Nur ein Drittel blickt optimistisch in die Zukunft
Eine von der unabhängigen NGO „Canton Public Opinion“ im südlichen Guangzhou durchgeführte Umfrage zeigte erstmals eine breite Unzufriedenheit in 20 der 26 abgefragten wirtschaftlichen Themenbereiche auf. Nur ein Drittel der Befragten blickt optimistisch in die Zukunft. Ein Ergebnis, das schon nach wenigen Stunden nicht mehr online auffindbar war.

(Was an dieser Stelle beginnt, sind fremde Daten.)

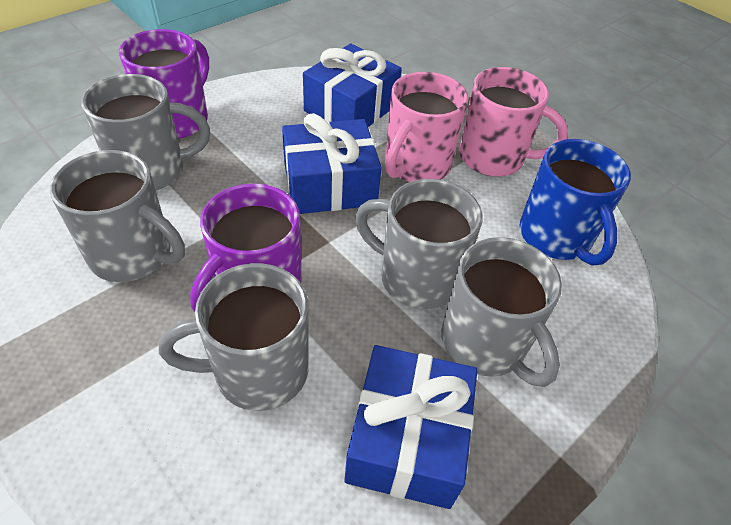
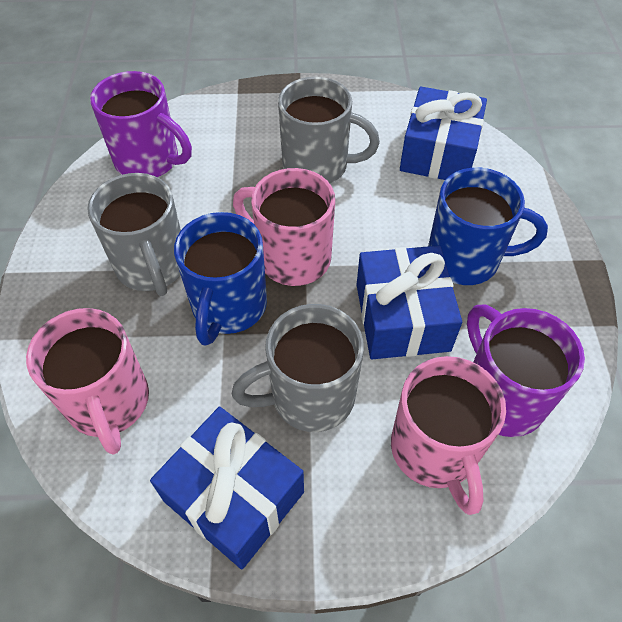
blue mug: [519,139,631,266] = 1 -> [174,212,267,346] [428,168,548,285] = 2
grey mug: [50,150,185,282] [81,74,210,190] [159,263,309,411] [355,179,483,310] [441,237,562,387] = 5 -> [87,173,181,296] [232,304,364,432] [278,77,380,183] = 3
pink mug: [385,72,469,182] [459,67,568,177] = 2 -> [26,308,149,455] [233,168,335,286] [391,356,506,515] = 3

Wie angespannt die Stimmung rund um den Volkskongress ist, fing ein Video eines niederländischen Journalisten ein. Der wollte in der chinesischen Großstadt Chengdu einen Protest von Unternehmern filmen, die in die strauchelnde Bank Sichuan Trust investiert hatten - und wurde von Zivilpolizisten vorübergehend festgenommen:
Keine Pressekonferenz des Ministerpräsidenten mehr
Mit Spannung wurde daher am Dienstag die Eröffnungsrede des Ministerpräsidenten Li Qiang erwartet. Schließlich ist die Nummer zwei im Staat auf dem Papier verantwortlich für die chinesische Wirtschaftspolitik. Der Druck auf Li ist also enorm, zumal der 64-Jährige erst seit einem Jahr im Amt ist und den Volkskongress somit erstmals eröffnete.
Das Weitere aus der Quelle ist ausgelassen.